(Extracted page text data)
· · · ·

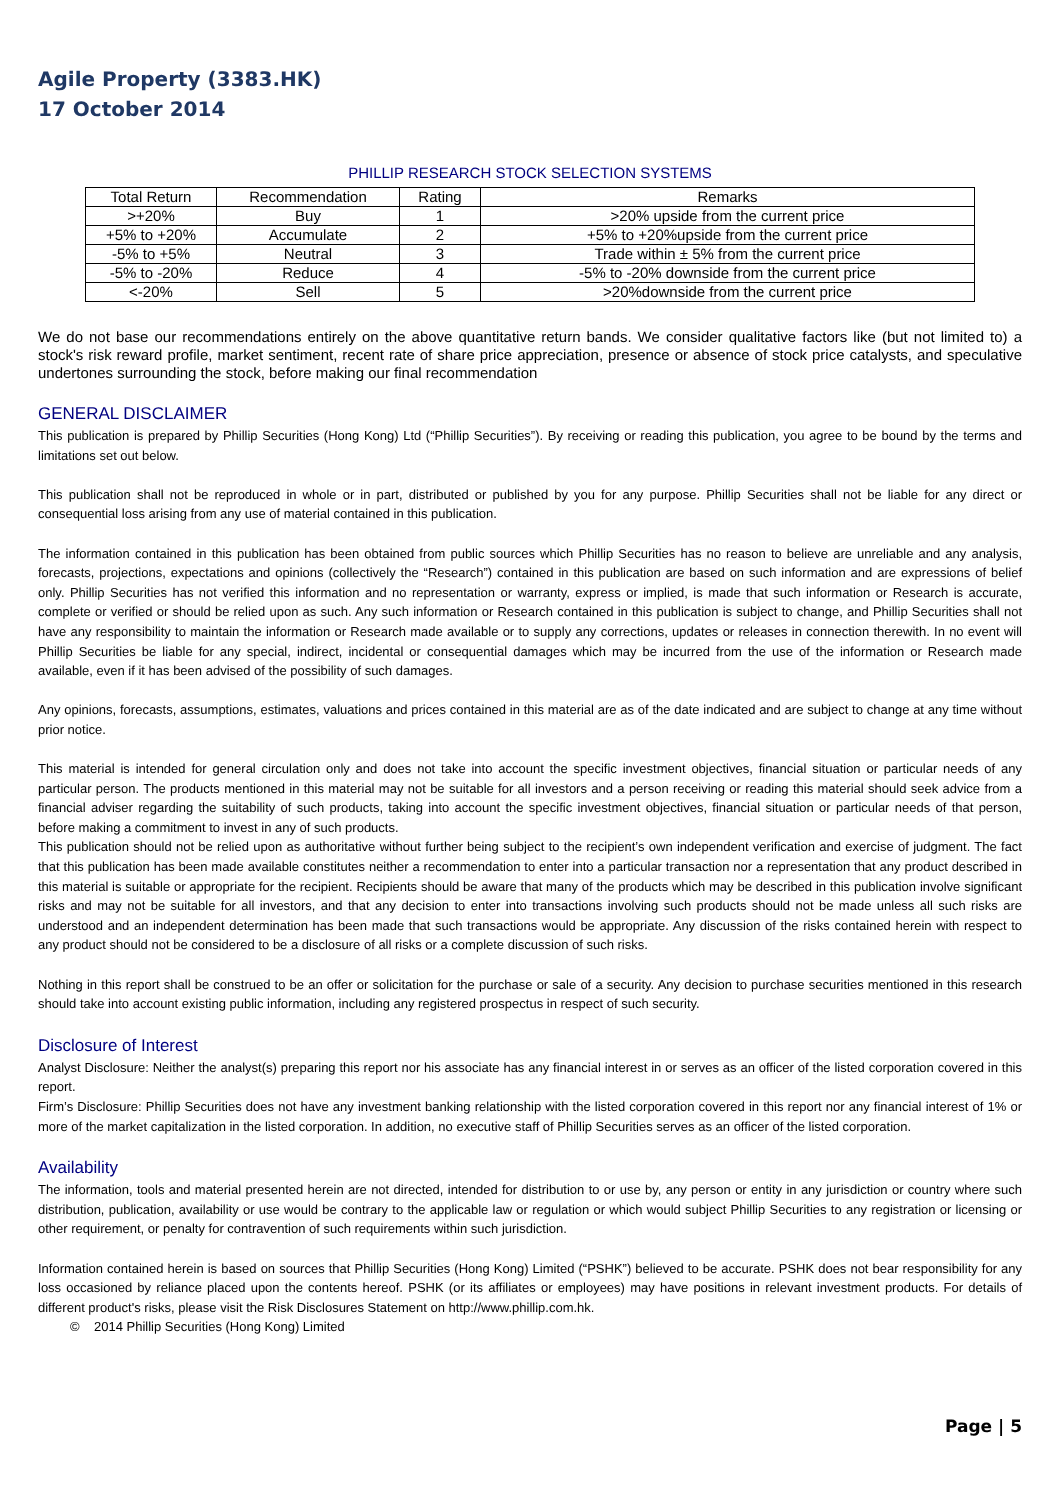Agile Property (3383.HK)
17 October 2014
PHILLIP RESEARCH STOCK SELECTION SYSTEMS
| Total Return | Recommendation | Rating | Remarks |
| --- | --- | --- | --- |
| >+20% | Buy | 1 | >20% upside from the current price |
| +5% to +20% | Accumulate | 2 | +5% to +20%upside from the current price |
| -5% to +5% | Neutral | 3 | Trade within ± 5% from the current price |
| -5% to -20% | Reduce | 4 | -5% to -20% downside from the current price |
| <-20% | Sell | 5 | >20%downside from the current price |
We do not base our recommendations entirely on the above quantitative return bands. We consider qualitative factors like (but not limited to) a stock's risk reward profile, market sentiment, recent rate of share price appreciation, presence or absence of stock price catalysts, and speculative undertones surrounding the stock, before making our final recommendation
GENERAL DISCLAIMER
This publication is prepared by Phillip Securities (Hong Kong) Ltd (“Phillip Securities”). By receiving or reading this publication, you agree to be bound by the terms and limitations set out below.
This publication shall not be reproduced in whole or in part, distributed or published by you for any purpose. Phillip Securities shall not be liable for any direct or consequential loss arising from any use of material contained in this publication.
The information contained in this publication has been obtained from public sources which Phillip Securities has no reason to believe are unreliable and any analysis, forecasts, projections, expectations and opinions (collectively the “Research”) contained in this publication are based on such information and are expressions of belief only. Phillip Securities has not verified this information and no representation or warranty, express or implied, is made that such information or Research is accurate, complete or verified or should be relied upon as such. Any such information or Research contained in this publication is subject to change, and Phillip Securities shall not have any responsibility to maintain the information or Research made available or to supply any corrections, updates or releases in connection therewith. In no event will Phillip Securities be liable for any special, indirect, incidental or consequential damages which may be incurred from the use of the information or Research made available, even if it has been advised of the possibility of such damages.
Any opinions, forecasts, assumptions, estimates, valuations and prices contained in this material are as of the date indicated and are subject to change at any time without prior notice.
This material is intended for general circulation only and does not take into account the specific investment objectives, financial situation or particular needs of any particular person. The products mentioned in this material may not be suitable for all investors and a person receiving or reading this material should seek advice from a financial adviser regarding the suitability of such products, taking into account the specific investment objectives, financial situation or particular needs of that person, before making a commitment to invest in any of such products.
This publication should not be relied upon as authoritative without further being subject to the recipient’s own independent verification and exercise of judgment. The fact that this publication has been made available constitutes neither a recommendation to enter into a particular transaction nor a representation that any product described in this material is suitable or appropriate for the recipient. Recipients should be aware that many of the products which may be described in this publication involve significant risks and may not be suitable for all investors, and that any decision to enter into transactions involving such products should not be made unless all such risks are understood and an independent determination has been made that such transactions would be appropriate. Any discussion of the risks contained herein with respect to any product should not be considered to be a disclosure of all risks or a complete discussion of such risks.
Nothing in this report shall be construed to be an offer or solicitation for the purchase or sale of a security. Any decision to purchase securities mentioned in this research should take into account existing public information, including any registered prospectus in respect of such security.
Disclosure of Interest
Analyst Disclosure: Neither the analyst(s) preparing this report nor his associate has any financial interest in or serves as an officer of the listed corporation covered in this report.
Firm’s Disclosure: Phillip Securities does not have any investment banking relationship with the listed corporation covered in this report nor any financial interest of 1% or more of the market capitalization in the listed corporation. In addition, no executive staff of Phillip Securities serves as an officer of the listed corporation.
Availability
The information, tools and material presented herein are not directed, intended for distribution to or use by, any person or entity in any jurisdiction or country where such distribution, publication, availability or use would be contrary to the applicable law or regulation or which would subject Phillip Securities to any registration or licensing or other requirement, or penalty for contravention of such requirements within such jurisdiction.
Information contained herein is based on sources that Phillip Securities (Hong Kong) Limited (“PSHK”) believed to be accurate. PSHK does not bear responsibility for any loss occasioned by reliance placed upon the contents hereof. PSHK (or its affiliates or employees) may have positions in relevant investment products. For details of different product's risks, please visit the Risk Disclosures Statement on http://www.phillip.com.hk.
© 2014 Phillip Securities (Hong Kong) Limited
Page | 5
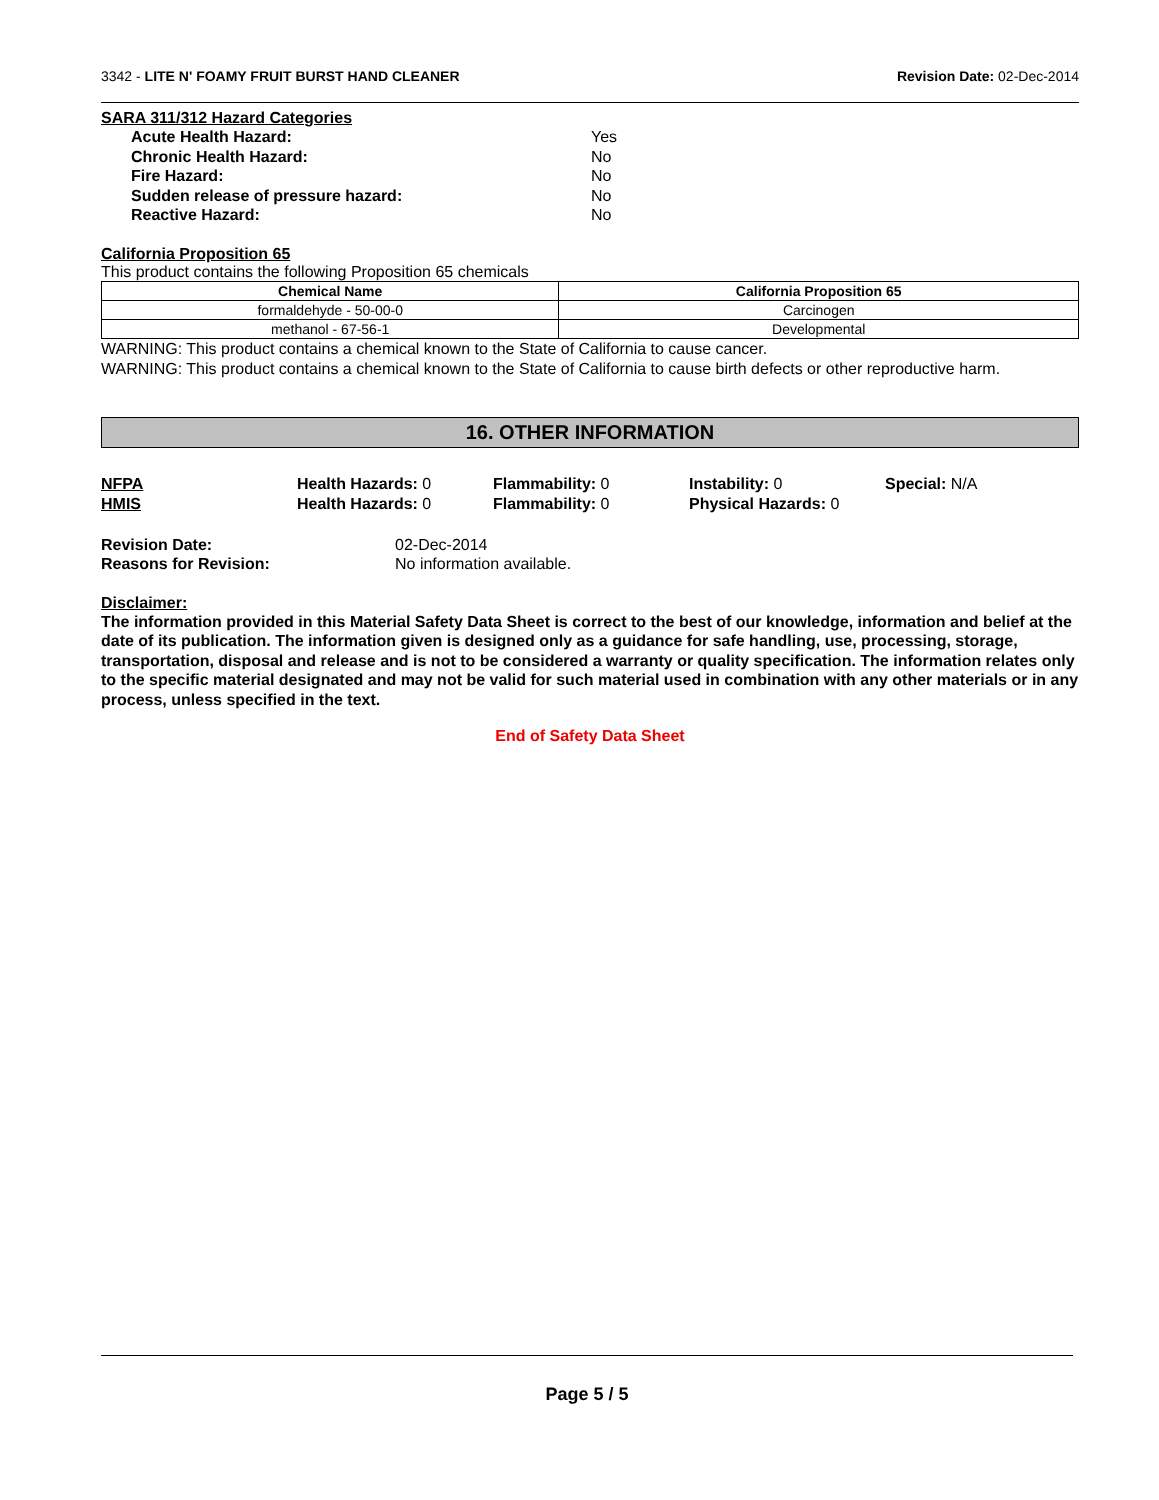3342 - LITE N' FOAMY FRUIT BURST HAND CLEANER Revision Date: 02-Dec-2014
SARA 311/312 Hazard Categories
Acute Health Hazard: Yes Chronic Health Hazard: No Fire Hazard: No Sudden release of pressure hazard: No Reactive Hazard: No
California Proposition 65
This product contains the following Proposition 65 chemicals
| Chemical Name | California Proposition 65 |
| --- | --- |
| formaldehyde - 50-00-0 | Carcinogen |
| methanol - 67-56-1 | Developmental |
WARNING: This product contains a chemical known to the State of California to cause cancer.
WARNING: This product contains a chemical known to the State of California to cause birth defects or other reproductive harm.
16. OTHER INFORMATION
NFPA Health Hazards: 0 Flammability: 0 Instability: 0 Special: N/A HMIS Health Hazards: 0 Flammability: 0 Physical Hazards: 0
Revision Date: 02-Dec-2014 Reasons for Revision: No information available.
Disclaimer:
The information provided in this Material Safety Data Sheet is correct to the best of our knowledge, information and belief at the date of its publication. The information given is designed only as a guidance for safe handling, use, processing, storage, transportation, disposal and release and is not to be considered a warranty or quality specification. The information relates only to the specific material designated and may not be valid for such material used in combination with any other materials or in any process, unless specified in the text.
End of Safety Data Sheet
Page 5 / 5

· · · ·

* [PROMPT]: Please write out all the data word for word, but keep every picture out.

* [SOLUTION]:
Agile Property (3383.HK)
17 October 2014
PHILLIP RESEARCH STOCK SELECTION SYSTEMS
| Total Return | Recommendation | Rating | Remarks |
| --- | --- | --- | --- |
| >+20% | Buy | 1 | >20% upside from the current price |
| +5% to +20% | Accumulate | 2 | +5% to +20%upside from the current price |
| -5% to +5% | Neutral | 3 | Trade within ± 5% from the current price |
| -5% to -20% | Reduce | 4 | -5% to -20% downside from the current price |
| <-20% | Sell | 5 | >20%downside from the current price |
We do not base our recommendations entirely on the above quantitative return bands. We consider qualitative factors like (but not limited to) a stock's risk reward profile, market sentiment, recent rate of share price appreciation, presence or absence of stock price catalysts, and speculative undertones surrounding the stock, before making our final recommendation
GENERAL DISCLAIMER
This publication is prepared by Phillip Securities (Hong Kong) Ltd (“Phillip Securities”). By receiving or reading this publication, you agree to be bound by the terms and limitations set out below.
This publication shall not be reproduced in whole or in part, distributed or published by you for any purpose. Phillip Securities shall not be liable for any direct or consequential loss arising from any use of material contained in this publication.
The information contained in this publication has been obtained from public sources which Phillip Securities has no reason to believe are unreliable and any analysis, forecasts, projections, expectations and opinions (collectively the “Research”) contained in this publication are based on such information and are expressions of belief only. Phillip Securities has not verified this information and no representation or warranty, express or implied, is made that such information or Research is accurate, complete or verified or should be relied upon as such. Any such information or Research contained in this publication is subject to change, and Phillip Securities shall not have any responsibility to maintain the information or Research made available or to supply any corrections, updates or releases in connection therewith. In no event will Phillip Securities be liable for any special, indirect, incidental or consequential damages which may be incurred from the use of the information or Research made available, even if it has been advised of the possibility of such damages.
Any opinions, forecasts, assumptions, estimates, valuations and prices contained in this material are as of the date indicated and are subject to change at any time without prior notice.
This material is intended for general circulation only and does not take into account the specific investment objectives, financial situation or particular needs of any particular person. The products mentioned in this material may not be suitable for all investors and a person receiving or reading this material should seek advice from a financial adviser regarding the suitability of such products, taking into account the specific investment objectives, financial situation or particular needs of that person, before making a commitment to invest in any of such products.
This publication should not be relied upon as authoritative without further being subject to the recipient’s own independent verification and exercise of judgment. The fact that this publication has been made available constitutes neither a recommendation to enter into a particular transaction nor a representation that any product described in this material is suitable or appropriate for the recipient. Recipients should be aware that many of the products which may be described in this publication involve significant risks and may not be suitable for all investors, and that any decision to enter into transactions involving such products should not be made unless all such risks are understood and an independent determination has been made that such transactions would be appropriate. Any discussion of the risks contained herein with respect to any product should not be considered to be a disclosure of all risks or a complete discussion of such risks.
Nothing in this report shall be construed to be an offer or solicitation for the purchase or sale of a security. Any decision to purchase securities mentioned in this research should take into account existing public information, including any registered prospectus in respect of such security.
Disclosure of Interest
Analyst Disclosure: Neither the analyst(s) preparing this report nor his associate has any financial interest in or serves as an officer of the listed corporation covered in this report.
Firm’s Disclosure: Phillip Securities does not have any investment banking relationship with the listed corporation covered in this report nor any financial interest of 1% or more of the market capitalization in the listed corporation. In addition, no executive staff of Phillip Securities serves as an officer of the listed corporation.
Availability
The information, tools and material presented herein are not directed, intended for distribution to or use by, any person or entity in any jurisdiction or country where such distribution, publication, availability or use would be contrary to the applicable law or regulation or which would subject Phillip Securities to any registration or licensing or other requirement, or penalty for contravention of such requirements within such jurisdiction.
Information contained herein is based on sources that Phillip Securities (Hong Kong) Limited (“PSHK”) believed to be accurate. PSHK does not bear responsibility for any loss occasioned by reliance placed upon the contents hereof. PSHK (or its affiliates or employees) may have positions in relevant investment products. For details of different product's risks, please visit the Risk Disclosures Statement on http://www.phillip.com.hk.
© 2014 Phillip Securities (Hong Kong) Limited
Page | 5
3342 - LITE N' FOAMY FRUIT BURST HAND CLEANER Revision Date: 02-Dec-2014
SARA 311/312 Hazard Categories
Acute Health Hazard: Yes Chronic Health Hazard: No Fire Hazard: No Sudden release of pressure hazard: No Reactive Hazard: No
California Proposition 65
This product contains the following Proposition 65 chemicals
| Chemical Name | California Proposition 65 |
| --- | --- |
| formaldehyde - 50-00-0 | Carcinogen |
| methanol - 67-56-1 | Developmental |
WARNING: This product contains a chemical known to the State of California to cause cancer.
WARNING: This product contains a chemical known to the State of California to cause birth defects or other reproductive harm.
16. OTHER INFORMATION
NFPA Health Hazards: 0 Flammability: 0 Instability: 0 Special: N/A HMIS Health Hazards: 0 Flammability: 0 Physical Hazards: 0
Revision Date: 02-Dec-2014 Reasons for Revision: No information available.
Disclaimer:
The information provided in this Material Safety Data Sheet is correct to the best of our knowledge, information and belief at the date of its publication. The information given is designed only as a guidance for safe handling, use, processing, storage, transportation, disposal and release and is not to be considered a warranty or quality specification. The information relates only to the specific material designated and may not be valid for such material used in combination with any other materials or in any process, unless specified in the text.
End of Safety Data Sheet
Page 5 / 5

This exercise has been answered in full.